Home » Remember When: Leigh Matthews broke the point post at Windy Hill

Remember When: Leigh Matthews broke the point post at Windy Hill

Remember When: Leigh Matthews broke the point post at Windy Hill

It’s one of the most celebrated incidents in football history, and it happened 42 years ago, in this round back in 1982.

The venue is Essendon’s feared stamping ground of Windy Hill, the Bombers’ opponent is Hawthorn, and a tight game is up for grabs in the final quarter. A kick from the Hawks’ Rodney Eade sails towards the point post at the “school end”.

In a desperate bid to get to the ball, Hawthorn champion Leigh Matthews collides with the post, snapping it in two like a twig, the broken section almost falling into the crowd.

Channel 7 commentary doyen Lou Richards is impressed: “Oh, the post is broken, Matthews hit it and broke the point post! Oh, talk about a ‘He-Man’! How was that? He split it right down in half! A fantastic effort by Leigh Matthews!”

Such are legends born. And no subsequent discussion either of the playing career of an official Australian Football Hall of Lame Legend nor one of the most famous moments at Essendon’s old suburban home, is complete without that famous soundtrack and “Louie the Lip’s” “He-Man” reference.

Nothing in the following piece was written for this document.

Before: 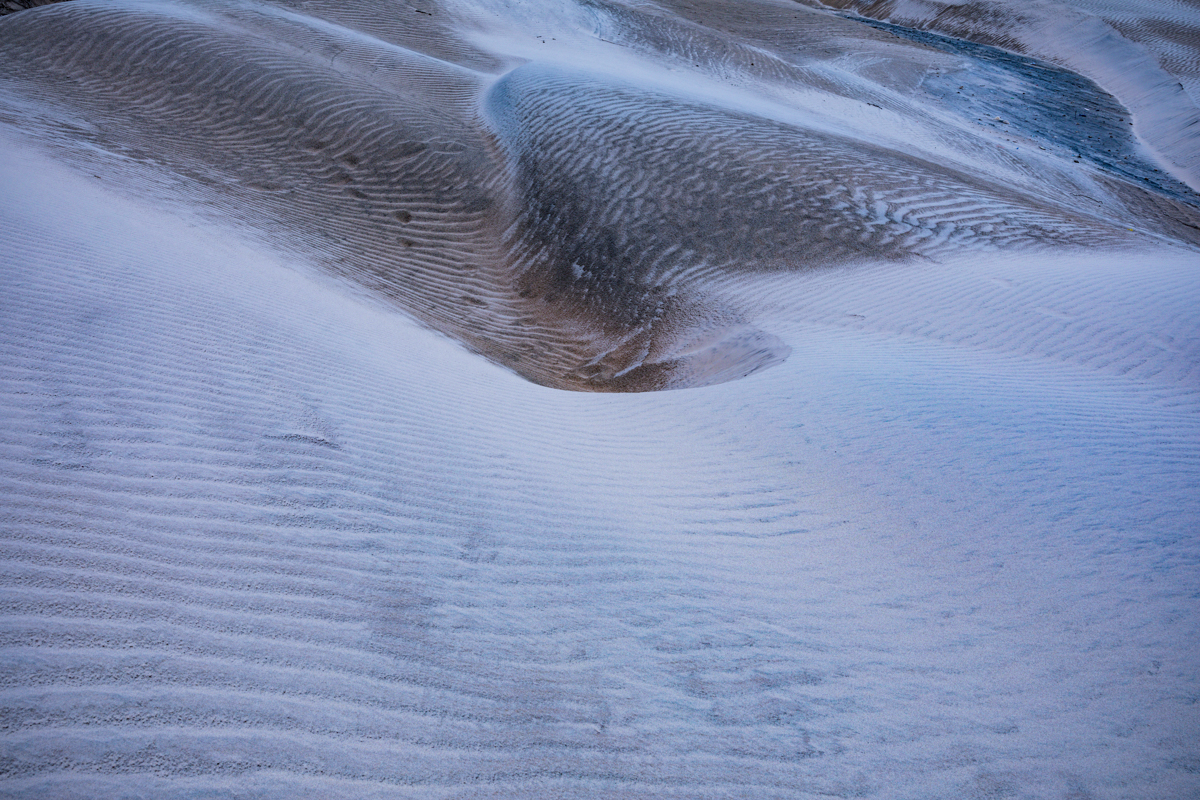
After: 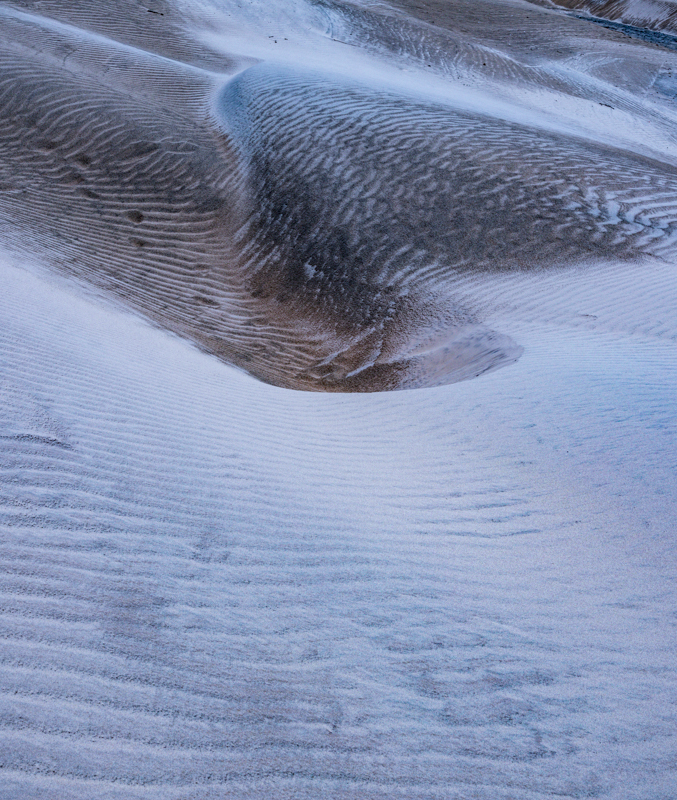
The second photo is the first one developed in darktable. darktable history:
local contrast: on, module defaults
crop and rotate: left 22.349%, right 21.163%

And yet not only has the famous moment overshadowed the genuine significance of the result that day. But the magnitude of the “feat” has been played up a little beyond the actual reality. As Matthews himself is happy to concede. So much so that the man himself says he was unaware for some time after it happened what he’d done.

“It obviously happened, but I didn’t even know it happened at the time,” he recalled to Hawthorn media in 2022. “I remember being in the rooms after the game and I had just a little lump on my elbow and I said to the head trainer: ‘I don’t know where I did that’, and he said: ‘That must have been when you broke the point post’.

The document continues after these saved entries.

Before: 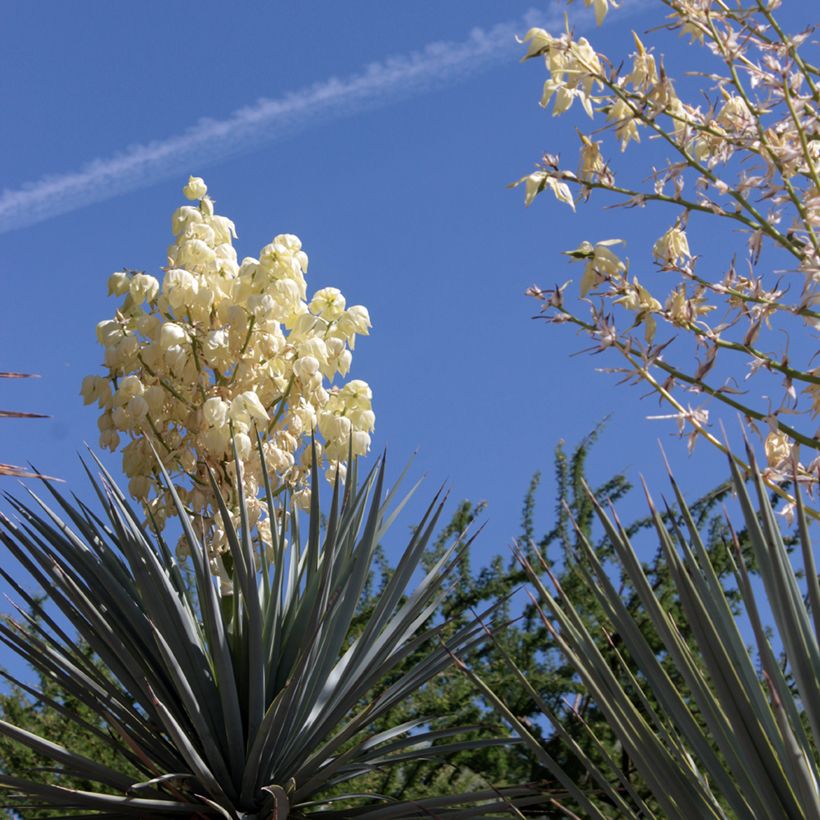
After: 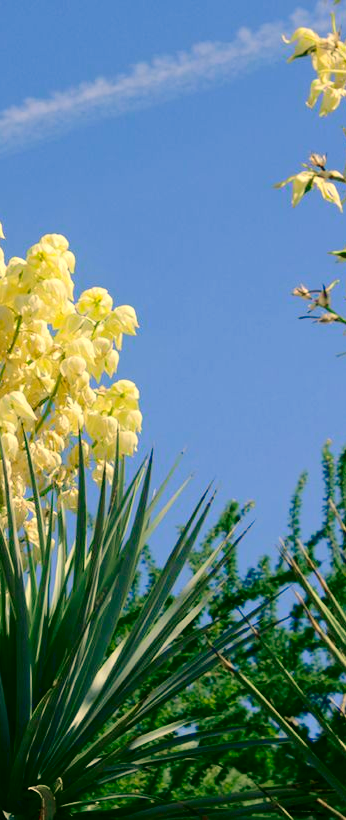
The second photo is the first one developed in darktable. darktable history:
crop: left 28.453%, right 29.324%
levels: levels [0, 0.43, 0.984]
shadows and highlights: shadows -8.16, white point adjustment 1.66, highlights 10.41
tone curve: curves: ch0 [(0, 0) (0.068, 0.012) (0.183, 0.089) (0.341, 0.283) (0.547, 0.532) (0.828, 0.815) (1, 0.983)]; ch1 [(0, 0) (0.23, 0.166) (0.34, 0.308) (0.371, 0.337) (0.429, 0.411) (0.477, 0.462) (0.499, 0.5) (0.529, 0.537) (0.559, 0.582) (0.743, 0.798) (1, 1)]; ch2 [(0, 0) (0.431, 0.414) (0.498, 0.503) (0.524, 0.528) (0.568, 0.546) (0.6, 0.597) (0.634, 0.645) (0.728, 0.742) (1, 1)], color space Lab, independent channels, preserve colors none
color correction: highlights a* 5.68, highlights b* 33.29, shadows a* -25.18, shadows b* 3.9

“I mean, in all honesty, I didn’t bump into it that hard, I bumped into the boundary umpire and stood on his foot. I remember the boundary umpire hopping up and down because I stood on his foot. But I didn’t even know I’d done it until I looked back and saw the vision. So it’s good image building stuff, but not quite as ‘He-Man’ as Lou Richards said at the time.”

What often doesn’t get told along with the point post incident, though, is just how pivotal Matthews was to a hugely important win, one which helped Hawthorn, which had spent the previous three seasons out of the finals, shore up a double chance.

The Hawks and Essendon had entered round 18 sitting third and fourth on the ladder respectively, both with 12-5 records. And in the days of the final five, the difference between those two positions was stark.

The Hawks started strongly, leading by 21 points at quarter-time, but the Bombers hit back, kicking 10 goals to three over the next two quarters, forward Stephen Copping booting four goals and Tim Watson starring, Essendon leading by 19 points at the final change.

Enter Matthews. After Michael Tuck initiated a Hawthorn resurgence by kicking the first goal of the final term, Matthews took control. Not only did he impose himself on the furniture, but two crucial goals and a goal assist regained the initiative for the Hawks, who with Russell Greene and Terry Wallace also prominent, slammed on seven goals to win going away by 18 points.

“Usually, it is unfair to say that one man wins a game for his team, but it wasn’t that way on Saturday,” wrote Geoff Slattery in The Age. “It was not that Matthews had dominated for four quarters, nor had he kicked a dozen goals, or mesmerized half-a-dozen opponents, it was just that, when the game needed purpose and leadership only Matthews was game enough, and capable enough, to provide it.

“You can have all the other greats of the past decade, none of them were (or are) as exciting as Matthews at full steam. The way he grits those teeth, sets that jaw, and runs full pace at the ball, is one of the great joys of sport. Even in the safety of the stands, it is enough to make you awake.”

While the Hawks would end up bowing out in the preliminary final that year to eventual premier Carlton, this was a victory that served notice they were again a genuine force, underlined with appearances in the next seven grand finals for four premierships.

Matthews would maintain his “big game” credentials right until the end, booting six goals in the Hawks’ then-record 83-point belting of Essendon in the 1983 grand final, and kicking another four in their loss to the same opponent the following year.

His final game, the 1985 grand final, would also be against the Bombers, who by then had taken a 2-1 edge in those three premiership deciders against a bitter foe, but were spent as a force while the Hawks continued to take all before them for another six or seven years.

And the remnants of that goal post? They were purchased by another official Legend of the game in Ron Barassi, who for some time had them on display at the pub he owned in Richmond. The split post remained one of Barassi’s prized possessions, until, in 2016, it was bought before auction by former Essendon president Paul Little.

Not your average piece of memorabilia, certainly. But there wouldn’t be a single football fan in Victoria who might glimpse it and not immediately realise exactly what it was, nor one who didn’t also have that memorable line from Lou Richards simultaneously ringing in their ears.